A detailed view of the reasoning process during a real run is shown in the figure below:

The Controller is re-initialized at each step with a dynamically composed system prompt. This prompt assembles six components: the robot description D, the action interface A, the environment memory Mt−1, the proprioceptive state st, the action history Ht, and the task specification τ. In the first step, the Controller reasons over this context to produce the visual query qt. In the subsequent step, it receives the monitor observations and outputs a reasoning trace followed by a single action at.
Perception is handled by the Monitor module, which reformulates perception as a language-conditioned visual question-answering process. Unlike conventional pipelines that produce fixed-schema numerical outputs, this design ensures perception is task-adaptive. The query qt varies with the execution stage, allowing the Monitor to attend to different scene aspects without architectural change. The output resides in the same representational space as the Controller's input, eliminating the need for hand-designed encoders.
To manage long-term interactions, the system employs an LLM-Curated Persistent Memory. Naively appending observations leads to unbounded context growth, so the Memory Curator performs incremental rewriting. It receives the current memory Mt−1 and the latest interaction record to produce an updated memory Mt. This operation compresses redundant information, resolves contradictions, and discards irrelevant details. The Curator organizes knowledge into four categories: physical environment, robot state, curated history of significant commands, and task state. Additionally, the system performs cross-modal position inference by intersecting camera observations with robot actions to estimate object locations relative to the robot.
The physical embodiment used in the experiments, such as the mobile manipulator shown below, is defined entirely through natural language descriptions and API specifications.

Adapting the framework to a new platform requires authoring three text files: a robot description D, a tool definition file specifying actions A, and the task description. No source code, model weights, or reward functions are modified.
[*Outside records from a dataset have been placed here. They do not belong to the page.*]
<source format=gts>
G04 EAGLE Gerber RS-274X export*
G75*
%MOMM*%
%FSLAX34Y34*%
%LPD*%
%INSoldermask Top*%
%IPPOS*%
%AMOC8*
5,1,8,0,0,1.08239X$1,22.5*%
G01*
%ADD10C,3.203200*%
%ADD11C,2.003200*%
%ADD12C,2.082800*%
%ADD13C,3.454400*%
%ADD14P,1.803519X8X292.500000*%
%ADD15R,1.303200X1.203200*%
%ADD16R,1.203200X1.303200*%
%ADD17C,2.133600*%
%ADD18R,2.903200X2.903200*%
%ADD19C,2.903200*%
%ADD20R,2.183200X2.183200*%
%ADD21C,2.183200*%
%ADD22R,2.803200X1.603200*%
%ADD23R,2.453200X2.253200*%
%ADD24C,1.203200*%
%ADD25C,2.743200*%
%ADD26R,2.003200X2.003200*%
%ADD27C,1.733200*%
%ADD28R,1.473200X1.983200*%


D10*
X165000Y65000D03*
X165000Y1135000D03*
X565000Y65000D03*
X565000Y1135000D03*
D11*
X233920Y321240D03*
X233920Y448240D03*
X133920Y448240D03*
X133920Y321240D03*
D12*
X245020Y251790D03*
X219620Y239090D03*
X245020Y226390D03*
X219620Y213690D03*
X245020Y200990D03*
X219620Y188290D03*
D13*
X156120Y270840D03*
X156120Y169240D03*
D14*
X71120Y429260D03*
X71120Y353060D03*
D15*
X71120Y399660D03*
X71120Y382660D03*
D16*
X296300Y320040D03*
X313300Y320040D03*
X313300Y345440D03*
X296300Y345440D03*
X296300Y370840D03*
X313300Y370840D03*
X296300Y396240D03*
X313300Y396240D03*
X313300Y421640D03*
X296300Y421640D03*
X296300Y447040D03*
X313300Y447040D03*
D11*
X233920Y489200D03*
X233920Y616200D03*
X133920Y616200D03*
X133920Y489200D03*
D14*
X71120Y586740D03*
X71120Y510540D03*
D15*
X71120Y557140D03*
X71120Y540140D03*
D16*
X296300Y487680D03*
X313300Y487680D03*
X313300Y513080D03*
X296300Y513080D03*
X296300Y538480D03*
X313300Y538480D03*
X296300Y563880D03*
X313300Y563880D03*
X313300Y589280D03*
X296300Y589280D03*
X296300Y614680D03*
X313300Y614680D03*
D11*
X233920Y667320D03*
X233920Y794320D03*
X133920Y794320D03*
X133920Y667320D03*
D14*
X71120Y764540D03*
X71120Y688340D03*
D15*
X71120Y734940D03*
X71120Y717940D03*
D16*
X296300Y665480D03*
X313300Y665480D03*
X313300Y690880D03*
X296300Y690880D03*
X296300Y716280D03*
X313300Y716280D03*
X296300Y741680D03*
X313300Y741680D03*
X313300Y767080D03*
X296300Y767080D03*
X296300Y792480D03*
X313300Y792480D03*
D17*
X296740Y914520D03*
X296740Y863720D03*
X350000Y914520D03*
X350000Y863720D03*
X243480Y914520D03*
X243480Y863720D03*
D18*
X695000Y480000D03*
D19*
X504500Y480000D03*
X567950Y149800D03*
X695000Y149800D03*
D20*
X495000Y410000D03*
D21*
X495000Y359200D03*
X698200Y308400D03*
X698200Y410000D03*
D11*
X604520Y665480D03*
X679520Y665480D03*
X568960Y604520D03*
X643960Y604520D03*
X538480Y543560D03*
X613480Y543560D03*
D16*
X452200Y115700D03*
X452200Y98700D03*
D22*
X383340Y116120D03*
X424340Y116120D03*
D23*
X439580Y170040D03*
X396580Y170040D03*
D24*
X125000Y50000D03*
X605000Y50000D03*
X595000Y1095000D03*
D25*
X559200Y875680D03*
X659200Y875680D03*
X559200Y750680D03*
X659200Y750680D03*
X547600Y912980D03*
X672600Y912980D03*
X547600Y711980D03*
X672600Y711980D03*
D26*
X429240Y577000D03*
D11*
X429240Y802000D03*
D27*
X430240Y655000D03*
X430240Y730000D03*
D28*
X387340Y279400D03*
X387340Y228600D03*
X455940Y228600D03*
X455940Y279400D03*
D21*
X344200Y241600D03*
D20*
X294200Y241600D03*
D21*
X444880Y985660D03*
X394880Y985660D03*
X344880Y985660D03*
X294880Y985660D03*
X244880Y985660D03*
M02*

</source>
The system learns via the LLM's context and through updates to the structured memory containing standard concepts such as position estimates and relevant past observations.
Experiment
- The framework was evaluated across three distinct robotic platforms (a robotic limb, a ground robot, and an underwater vehicle) to validate its ability to generalize across radically different morphologies and environments using identical control logic.
- Experiments in object localization, target approach, and underwater navigation demonstrated that the system successfully completed tasks in a reasonable number of steps, significantly outperforming random action baselines where applicable.
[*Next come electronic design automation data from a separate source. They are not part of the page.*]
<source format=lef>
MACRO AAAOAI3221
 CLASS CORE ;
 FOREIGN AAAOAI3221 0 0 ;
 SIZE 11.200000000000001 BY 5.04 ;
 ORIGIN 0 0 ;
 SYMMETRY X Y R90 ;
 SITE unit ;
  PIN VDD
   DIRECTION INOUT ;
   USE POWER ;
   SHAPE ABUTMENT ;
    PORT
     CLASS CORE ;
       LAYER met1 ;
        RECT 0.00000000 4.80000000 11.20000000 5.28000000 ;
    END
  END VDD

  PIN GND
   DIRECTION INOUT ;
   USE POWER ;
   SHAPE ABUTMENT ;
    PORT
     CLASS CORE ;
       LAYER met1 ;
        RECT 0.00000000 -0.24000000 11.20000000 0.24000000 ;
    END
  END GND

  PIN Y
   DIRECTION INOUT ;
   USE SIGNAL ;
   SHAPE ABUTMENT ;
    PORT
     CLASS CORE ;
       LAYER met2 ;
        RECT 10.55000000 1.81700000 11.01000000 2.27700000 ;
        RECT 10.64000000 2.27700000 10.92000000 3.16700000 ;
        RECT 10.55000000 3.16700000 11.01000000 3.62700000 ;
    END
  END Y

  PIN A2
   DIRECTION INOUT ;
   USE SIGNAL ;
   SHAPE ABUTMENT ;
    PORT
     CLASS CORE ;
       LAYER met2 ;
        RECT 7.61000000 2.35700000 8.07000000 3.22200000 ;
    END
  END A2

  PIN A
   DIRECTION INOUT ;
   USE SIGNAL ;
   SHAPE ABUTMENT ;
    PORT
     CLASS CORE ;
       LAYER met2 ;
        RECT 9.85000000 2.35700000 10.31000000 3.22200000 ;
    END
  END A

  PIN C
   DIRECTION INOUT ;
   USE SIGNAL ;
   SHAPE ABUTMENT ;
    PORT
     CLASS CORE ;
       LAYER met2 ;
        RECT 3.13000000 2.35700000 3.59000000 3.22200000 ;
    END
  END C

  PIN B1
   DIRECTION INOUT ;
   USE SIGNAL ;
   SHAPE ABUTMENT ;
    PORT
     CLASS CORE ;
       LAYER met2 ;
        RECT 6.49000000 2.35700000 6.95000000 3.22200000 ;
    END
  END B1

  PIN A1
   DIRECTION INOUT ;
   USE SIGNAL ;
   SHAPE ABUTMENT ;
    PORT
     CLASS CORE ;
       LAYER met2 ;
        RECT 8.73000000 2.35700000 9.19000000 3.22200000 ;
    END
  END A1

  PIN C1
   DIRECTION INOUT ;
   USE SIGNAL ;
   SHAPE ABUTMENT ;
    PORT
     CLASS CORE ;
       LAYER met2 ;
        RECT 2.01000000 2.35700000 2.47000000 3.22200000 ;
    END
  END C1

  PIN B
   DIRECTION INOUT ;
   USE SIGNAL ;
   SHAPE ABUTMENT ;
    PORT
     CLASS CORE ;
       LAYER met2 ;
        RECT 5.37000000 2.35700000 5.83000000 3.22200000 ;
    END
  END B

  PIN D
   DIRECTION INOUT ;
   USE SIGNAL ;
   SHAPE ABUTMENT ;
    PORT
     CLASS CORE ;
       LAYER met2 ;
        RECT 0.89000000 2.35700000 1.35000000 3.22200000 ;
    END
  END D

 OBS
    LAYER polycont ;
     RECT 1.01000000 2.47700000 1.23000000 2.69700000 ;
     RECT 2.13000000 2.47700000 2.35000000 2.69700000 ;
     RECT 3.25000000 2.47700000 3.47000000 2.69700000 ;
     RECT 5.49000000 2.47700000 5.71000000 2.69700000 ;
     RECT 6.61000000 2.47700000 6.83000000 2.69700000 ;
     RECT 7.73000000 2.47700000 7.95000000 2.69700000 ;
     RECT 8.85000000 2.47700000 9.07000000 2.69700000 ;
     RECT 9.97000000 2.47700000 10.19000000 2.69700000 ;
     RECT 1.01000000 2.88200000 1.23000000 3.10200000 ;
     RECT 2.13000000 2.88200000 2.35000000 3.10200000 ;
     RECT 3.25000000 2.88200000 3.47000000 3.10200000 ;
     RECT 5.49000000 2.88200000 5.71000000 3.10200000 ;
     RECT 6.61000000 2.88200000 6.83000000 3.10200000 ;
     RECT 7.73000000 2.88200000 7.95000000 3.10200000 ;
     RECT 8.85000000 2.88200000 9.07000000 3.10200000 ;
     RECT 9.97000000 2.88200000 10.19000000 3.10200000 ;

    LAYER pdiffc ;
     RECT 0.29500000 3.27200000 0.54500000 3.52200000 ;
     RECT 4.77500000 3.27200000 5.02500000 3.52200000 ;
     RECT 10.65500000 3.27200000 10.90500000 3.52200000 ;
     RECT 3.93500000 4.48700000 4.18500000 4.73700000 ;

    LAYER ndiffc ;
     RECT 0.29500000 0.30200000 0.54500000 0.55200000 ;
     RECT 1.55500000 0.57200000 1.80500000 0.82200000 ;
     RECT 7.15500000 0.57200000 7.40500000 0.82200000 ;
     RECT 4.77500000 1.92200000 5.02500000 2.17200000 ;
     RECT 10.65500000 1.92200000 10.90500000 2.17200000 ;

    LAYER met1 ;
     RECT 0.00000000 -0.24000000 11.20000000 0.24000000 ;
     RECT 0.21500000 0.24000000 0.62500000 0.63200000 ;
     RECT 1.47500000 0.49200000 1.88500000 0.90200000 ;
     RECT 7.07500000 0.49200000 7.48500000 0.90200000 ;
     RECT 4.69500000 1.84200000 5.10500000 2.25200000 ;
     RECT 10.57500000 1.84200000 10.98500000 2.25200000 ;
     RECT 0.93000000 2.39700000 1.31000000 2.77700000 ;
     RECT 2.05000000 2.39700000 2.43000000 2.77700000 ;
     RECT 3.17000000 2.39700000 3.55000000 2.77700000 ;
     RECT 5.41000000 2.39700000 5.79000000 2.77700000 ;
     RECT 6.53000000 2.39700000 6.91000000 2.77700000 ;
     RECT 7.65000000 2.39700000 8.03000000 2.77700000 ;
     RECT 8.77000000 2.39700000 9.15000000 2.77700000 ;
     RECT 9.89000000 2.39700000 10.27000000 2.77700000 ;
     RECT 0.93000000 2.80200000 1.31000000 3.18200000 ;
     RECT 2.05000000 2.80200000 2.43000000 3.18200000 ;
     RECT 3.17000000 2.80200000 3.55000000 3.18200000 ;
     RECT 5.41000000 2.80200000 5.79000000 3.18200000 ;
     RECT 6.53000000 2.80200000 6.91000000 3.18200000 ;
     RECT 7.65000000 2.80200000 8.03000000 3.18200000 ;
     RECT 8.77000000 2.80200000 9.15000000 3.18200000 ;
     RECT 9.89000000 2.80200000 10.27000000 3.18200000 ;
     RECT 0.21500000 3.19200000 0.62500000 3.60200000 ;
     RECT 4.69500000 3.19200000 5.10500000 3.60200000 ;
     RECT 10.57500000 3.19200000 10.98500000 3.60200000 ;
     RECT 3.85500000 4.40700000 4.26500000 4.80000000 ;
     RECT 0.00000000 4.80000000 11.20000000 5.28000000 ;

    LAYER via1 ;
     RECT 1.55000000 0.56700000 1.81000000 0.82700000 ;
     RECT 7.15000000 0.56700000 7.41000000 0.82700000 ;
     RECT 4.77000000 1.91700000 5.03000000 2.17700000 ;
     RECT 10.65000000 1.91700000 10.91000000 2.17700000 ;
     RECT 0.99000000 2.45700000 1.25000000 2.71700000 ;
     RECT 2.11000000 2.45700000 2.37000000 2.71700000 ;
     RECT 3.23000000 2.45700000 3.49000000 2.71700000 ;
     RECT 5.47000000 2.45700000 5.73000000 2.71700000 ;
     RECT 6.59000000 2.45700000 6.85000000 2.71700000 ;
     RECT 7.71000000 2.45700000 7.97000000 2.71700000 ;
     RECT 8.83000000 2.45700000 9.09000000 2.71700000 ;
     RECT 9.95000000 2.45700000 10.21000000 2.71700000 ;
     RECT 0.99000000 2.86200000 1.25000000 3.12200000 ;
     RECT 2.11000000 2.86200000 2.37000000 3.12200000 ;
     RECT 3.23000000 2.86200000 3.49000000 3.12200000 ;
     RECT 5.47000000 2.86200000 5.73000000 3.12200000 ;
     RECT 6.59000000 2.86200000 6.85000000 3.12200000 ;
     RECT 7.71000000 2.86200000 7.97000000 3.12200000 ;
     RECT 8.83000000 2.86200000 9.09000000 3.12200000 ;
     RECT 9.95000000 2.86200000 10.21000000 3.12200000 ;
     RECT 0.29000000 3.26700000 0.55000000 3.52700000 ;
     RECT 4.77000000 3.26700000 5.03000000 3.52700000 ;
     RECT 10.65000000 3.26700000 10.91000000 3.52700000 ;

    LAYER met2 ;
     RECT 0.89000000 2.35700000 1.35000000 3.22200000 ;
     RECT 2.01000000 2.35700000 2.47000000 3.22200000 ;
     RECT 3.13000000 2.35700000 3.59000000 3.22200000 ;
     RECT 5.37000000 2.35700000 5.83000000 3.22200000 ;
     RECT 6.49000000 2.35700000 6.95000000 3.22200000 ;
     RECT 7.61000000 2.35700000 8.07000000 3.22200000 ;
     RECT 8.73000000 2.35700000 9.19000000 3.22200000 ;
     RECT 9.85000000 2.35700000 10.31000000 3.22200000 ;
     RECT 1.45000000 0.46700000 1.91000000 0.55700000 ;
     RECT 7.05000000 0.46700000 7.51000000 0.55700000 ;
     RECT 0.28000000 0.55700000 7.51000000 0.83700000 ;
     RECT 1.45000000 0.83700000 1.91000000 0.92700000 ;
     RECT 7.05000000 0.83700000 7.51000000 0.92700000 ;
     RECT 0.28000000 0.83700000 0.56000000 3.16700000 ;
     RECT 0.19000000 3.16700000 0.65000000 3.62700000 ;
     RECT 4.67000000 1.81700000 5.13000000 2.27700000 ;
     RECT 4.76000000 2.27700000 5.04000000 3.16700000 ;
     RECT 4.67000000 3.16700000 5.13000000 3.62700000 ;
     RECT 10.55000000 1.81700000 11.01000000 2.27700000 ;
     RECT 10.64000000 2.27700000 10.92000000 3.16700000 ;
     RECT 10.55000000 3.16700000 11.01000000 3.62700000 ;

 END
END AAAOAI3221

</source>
- Results indicate that the system effectively leverages the generalization capabilities of large language and vision models to solve navigation tasks without requiring platform-specific code modifications or training data.
- Performance analysis revealed that task completion time is primarily limited by sensor fidelity and the time required to locate objects, rather than by the underlying control architecture or model reasoning.
- The study confirms that a unified, zero-training control framework can be adapted to new robots using only natural language descriptions and existing APIs, though current limitations include high inference latency and a lack of direct depth information.